■ **Data records**:
____________

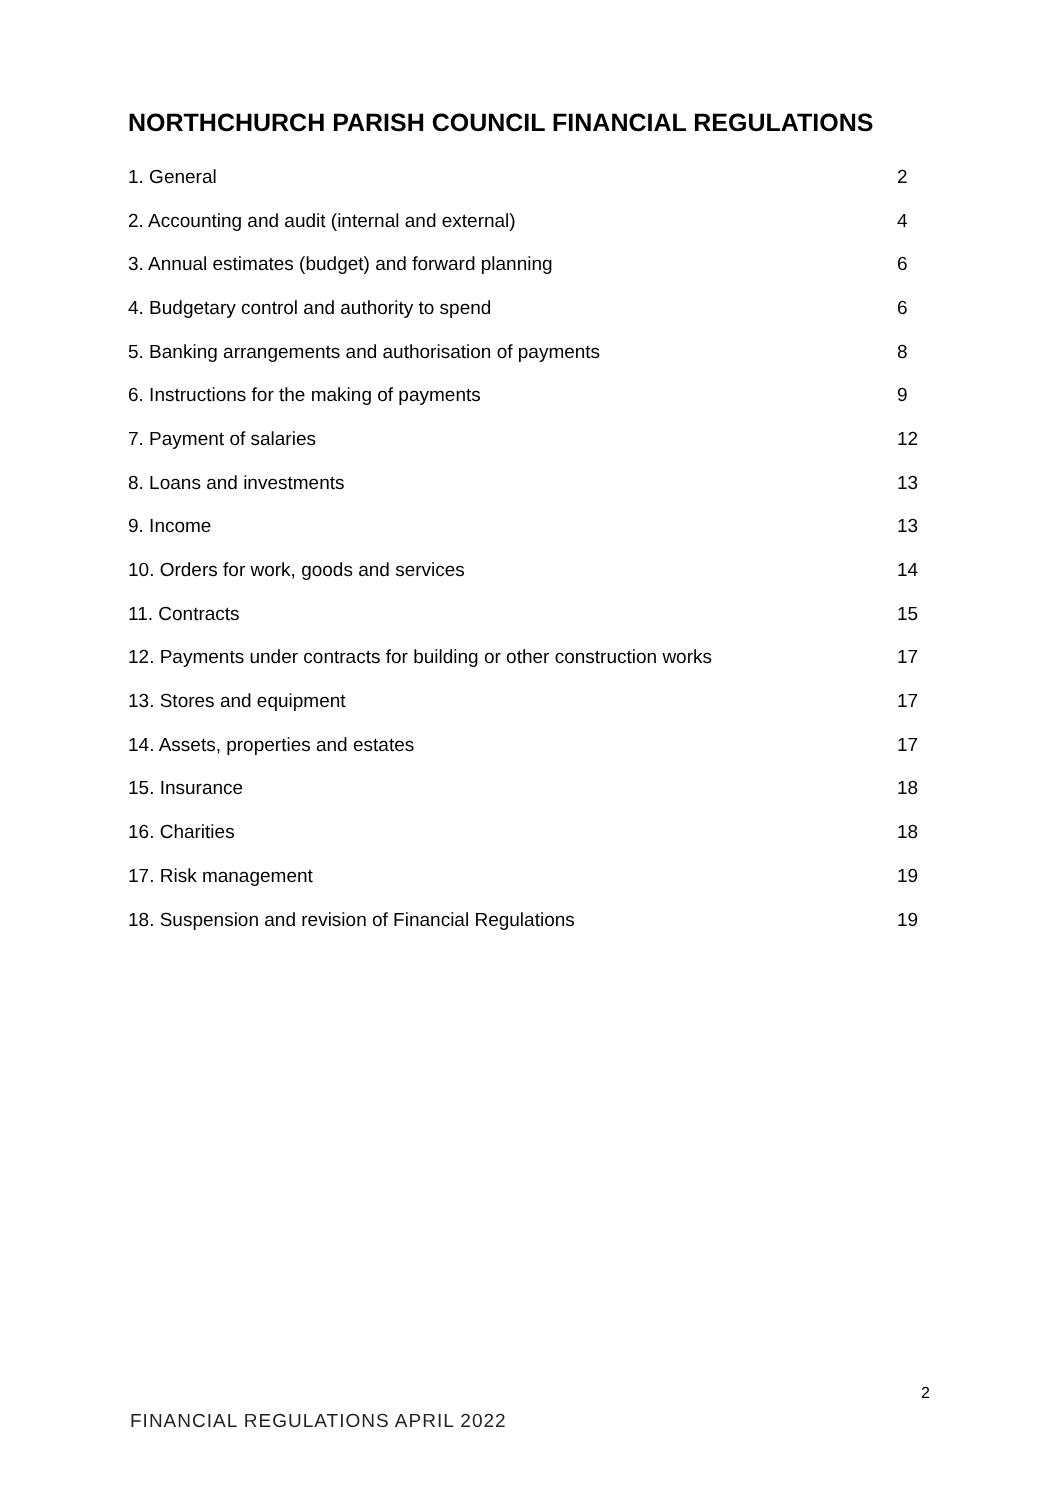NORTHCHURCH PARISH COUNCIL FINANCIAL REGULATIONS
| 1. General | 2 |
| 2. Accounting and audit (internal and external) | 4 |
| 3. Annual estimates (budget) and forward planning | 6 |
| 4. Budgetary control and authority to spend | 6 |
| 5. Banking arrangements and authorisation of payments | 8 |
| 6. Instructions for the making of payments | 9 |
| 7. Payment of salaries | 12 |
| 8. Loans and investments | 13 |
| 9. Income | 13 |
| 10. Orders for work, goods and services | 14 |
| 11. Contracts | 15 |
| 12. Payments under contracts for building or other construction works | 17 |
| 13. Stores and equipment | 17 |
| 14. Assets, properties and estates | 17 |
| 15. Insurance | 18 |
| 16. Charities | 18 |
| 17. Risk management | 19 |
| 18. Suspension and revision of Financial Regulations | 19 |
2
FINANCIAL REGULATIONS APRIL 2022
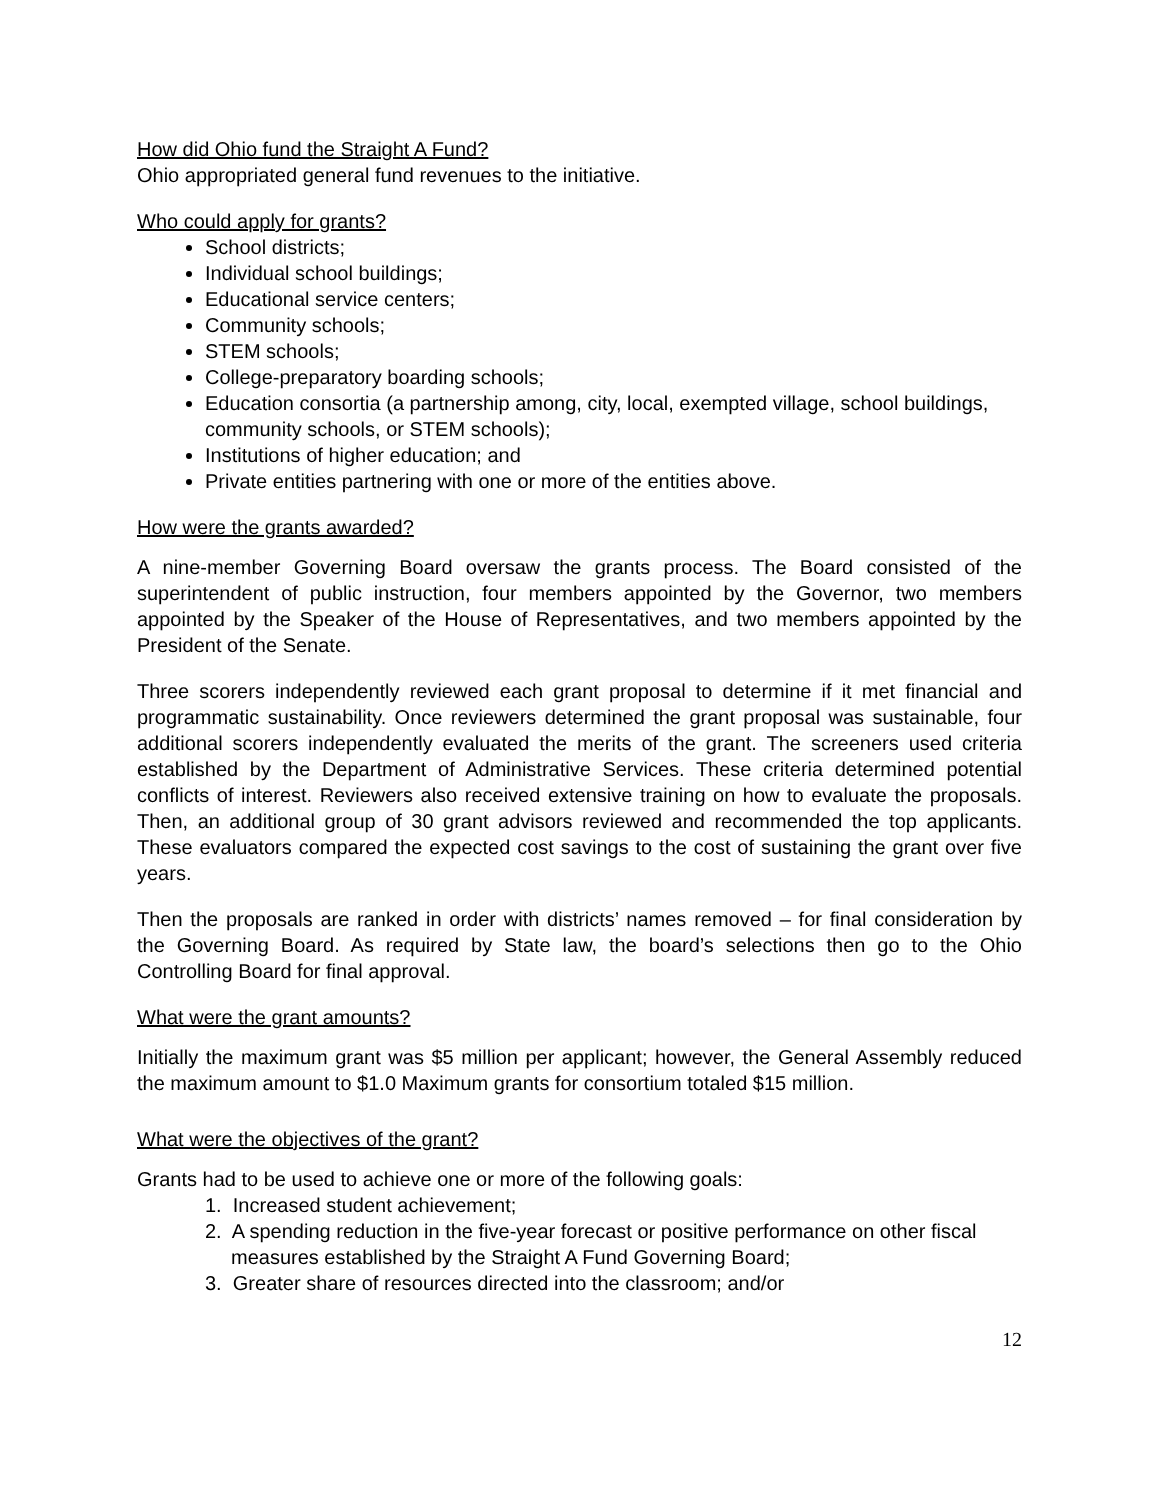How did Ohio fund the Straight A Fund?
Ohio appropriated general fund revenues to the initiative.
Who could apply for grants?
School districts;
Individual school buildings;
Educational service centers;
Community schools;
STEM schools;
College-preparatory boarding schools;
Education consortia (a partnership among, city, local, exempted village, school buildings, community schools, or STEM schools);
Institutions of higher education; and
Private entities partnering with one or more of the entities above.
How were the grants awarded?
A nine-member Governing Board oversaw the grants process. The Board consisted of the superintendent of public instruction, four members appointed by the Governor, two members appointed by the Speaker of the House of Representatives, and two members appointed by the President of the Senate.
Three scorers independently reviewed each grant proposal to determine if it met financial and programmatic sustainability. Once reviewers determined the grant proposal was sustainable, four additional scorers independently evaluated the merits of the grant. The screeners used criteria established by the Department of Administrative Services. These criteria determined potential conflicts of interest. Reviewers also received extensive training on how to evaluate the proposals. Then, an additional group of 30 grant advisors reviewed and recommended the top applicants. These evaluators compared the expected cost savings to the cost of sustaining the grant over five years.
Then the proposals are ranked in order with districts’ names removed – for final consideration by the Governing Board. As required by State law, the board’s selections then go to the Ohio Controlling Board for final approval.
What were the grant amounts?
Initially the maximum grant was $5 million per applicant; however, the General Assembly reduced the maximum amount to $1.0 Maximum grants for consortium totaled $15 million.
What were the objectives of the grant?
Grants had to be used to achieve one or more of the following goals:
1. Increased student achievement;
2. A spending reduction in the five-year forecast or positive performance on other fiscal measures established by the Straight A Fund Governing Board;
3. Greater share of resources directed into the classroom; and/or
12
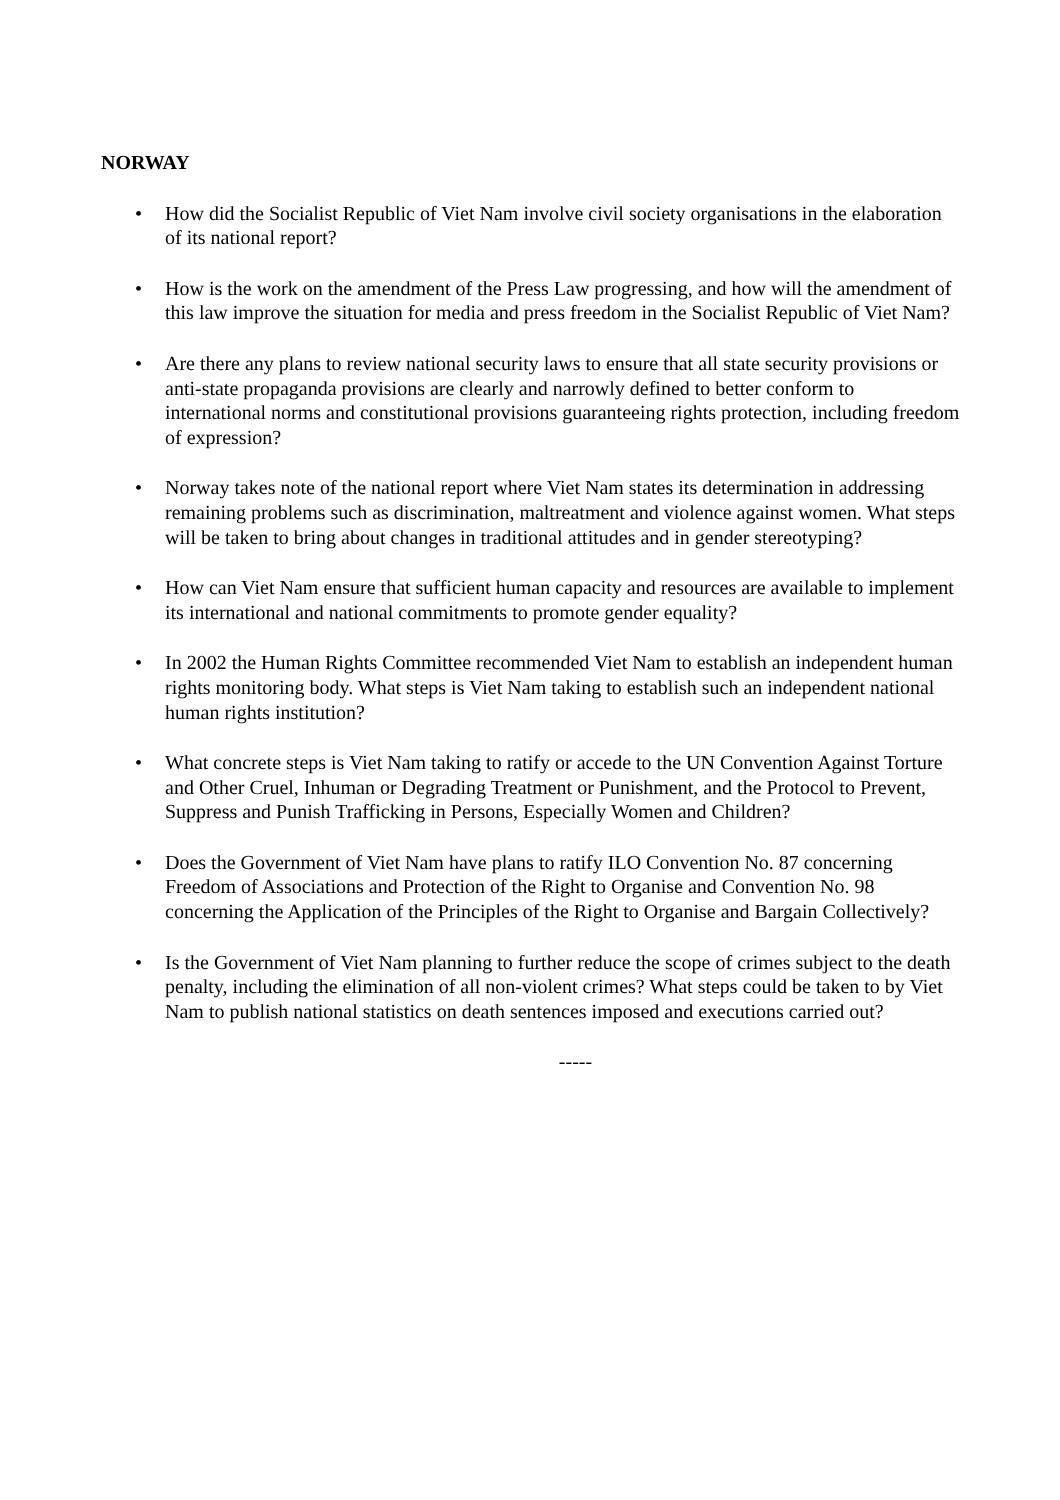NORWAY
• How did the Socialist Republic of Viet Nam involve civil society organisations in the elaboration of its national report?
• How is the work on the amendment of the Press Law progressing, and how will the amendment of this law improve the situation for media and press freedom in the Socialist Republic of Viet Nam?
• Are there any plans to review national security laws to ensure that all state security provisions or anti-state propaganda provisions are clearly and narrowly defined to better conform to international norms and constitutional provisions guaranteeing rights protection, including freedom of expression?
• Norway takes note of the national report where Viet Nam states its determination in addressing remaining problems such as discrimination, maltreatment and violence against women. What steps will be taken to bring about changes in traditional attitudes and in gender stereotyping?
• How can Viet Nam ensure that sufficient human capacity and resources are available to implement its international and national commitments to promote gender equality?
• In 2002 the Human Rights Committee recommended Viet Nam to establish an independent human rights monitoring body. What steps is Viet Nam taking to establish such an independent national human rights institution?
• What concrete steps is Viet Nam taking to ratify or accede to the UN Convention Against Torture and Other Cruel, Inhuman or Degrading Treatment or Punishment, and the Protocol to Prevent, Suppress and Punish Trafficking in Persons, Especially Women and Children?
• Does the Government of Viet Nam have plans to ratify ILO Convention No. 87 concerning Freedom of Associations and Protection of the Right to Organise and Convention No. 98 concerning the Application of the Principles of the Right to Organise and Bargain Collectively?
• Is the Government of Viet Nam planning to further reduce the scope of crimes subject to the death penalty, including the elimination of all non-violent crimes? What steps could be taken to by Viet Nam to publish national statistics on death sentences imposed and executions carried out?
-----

____________

■ **Requirement**: Every line above needs to be written out again as it stands. Pictures do not belong in the copy.

■ **Solution below**:
NORTHCHURCH PARISH COUNCIL FINANCIAL REGULATIONS
| 1. General | 2 |
| 2. Accounting and audit (internal and external) | 4 |
| 3. Annual estimates (budget) and forward planning | 6 |
| 4. Budgetary control and authority to spend | 6 |
| 5. Banking arrangements and authorisation of payments | 8 |
| 6. Instructions for the making of payments | 9 |
| 7. Payment of salaries | 12 |
| 8. Loans and investments | 13 |
| 9. Income | 13 |
| 10. Orders for work, goods and services | 14 |
| 11. Contracts | 15 |
| 12. Payments under contracts for building or other construction works | 17 |
| 13. Stores and equipment | 17 |
| 14. Assets, properties and estates | 17 |
| 15. Insurance | 18 |
| 16. Charities | 18 |
| 17. Risk management | 19 |
| 18. Suspension and revision of Financial Regulations | 19 |
2
FINANCIAL REGULATIONS APRIL 2022
How did Ohio fund the Straight A Fund?
Ohio appropriated general fund revenues to the initiative.
Who could apply for grants?
School districts;
Individual school buildings;
Educational service centers;
Community schools;
STEM schools;
College-preparatory boarding schools;
Education consortia (a partnership among, city, local, exempted village, school buildings, community schools, or STEM schools);
Institutions of higher education; and
Private entities partnering with one or more of the entities above.
How were the grants awarded?
A nine-member Governing Board oversaw the grants process. The Board consisted of the superintendent of public instruction, four members appointed by the Governor, two members appointed by the Speaker of the House of Representatives, and two members appointed by the President of the Senate.
Three scorers independently reviewed each grant proposal to determine if it met financial and programmatic sustainability. Once reviewers determined the grant proposal was sustainable, four additional scorers independently evaluated the merits of the grant. The screeners used criteria established by the Department of Administrative Services. These criteria determined potential conflicts of interest. Reviewers also received extensive training on how to evaluate the proposals. Then, an additional group of 30 grant advisors reviewed and recommended the top applicants. These evaluators compared the expected cost savings to the cost of sustaining the grant over five years.
Then the proposals are ranked in order with districts’ names removed – for final consideration by the Governing Board. As required by State law, the board’s selections then go to the Ohio Controlling Board for final approval.
What were the grant amounts?
Initially the maximum grant was $5 million per applicant; however, the General Assembly reduced the maximum amount to $1.0 Maximum grants for consortium totaled $15 million.
What were the objectives of the grant?
Grants had to be used to achieve one or more of the following goals:
1. Increased student achievement;
2. A spending reduction in the five-year forecast or positive performance on other fiscal measures established by the Straight A Fund Governing Board;
3. Greater share of resources directed into the classroom; and/or
12
NORWAY
• How did the Socialist Republic of Viet Nam involve civil society organisations in the elaboration of its national report?
• How is the work on the amendment of the Press Law progressing, and how will the amendment of this law improve the situation for media and press freedom in the Socialist Republic of Viet Nam?
• Are there any plans to review national security laws to ensure that all state security provisions or anti-state propaganda provisions are clearly and narrowly defined to better conform to international norms and constitutional provisions guaranteeing rights protection, including freedom of expression?
• Norway takes note of the national report where Viet Nam states its determination in addressing remaining problems such as discrimination, maltreatment and violence against women. What steps will be taken to bring about changes in traditional attitudes and in gender stereotyping?
• How can Viet Nam ensure that sufficient human capacity and resources are available to implement its international and national commitments to promote gender equality?
• In 2002 the Human Rights Committee recommended Viet Nam to establish an independent human rights monitoring body. What steps is Viet Nam taking to establish such an independent national human rights institution?
• What concrete steps is Viet Nam taking to ratify or accede to the UN Convention Against Torture and Other Cruel, Inhuman or Degrading Treatment or Punishment, and the Protocol to Prevent, Suppress and Punish Trafficking in Persons, Especially Women and Children?
• Does the Government of Viet Nam have plans to ratify ILO Convention No. 87 concerning Freedom of Associations and Protection of the Right to Organise and Convention No. 98 concerning the Application of the Principles of the Right to Organise and Bargain Collectively?
• Is the Government of Viet Nam planning to further reduce the scope of crimes subject to the death penalty, including the elimination of all non-violent crimes? What steps could be taken to by Viet Nam to publish national statistics on death sentences imposed and executions carried out?
-----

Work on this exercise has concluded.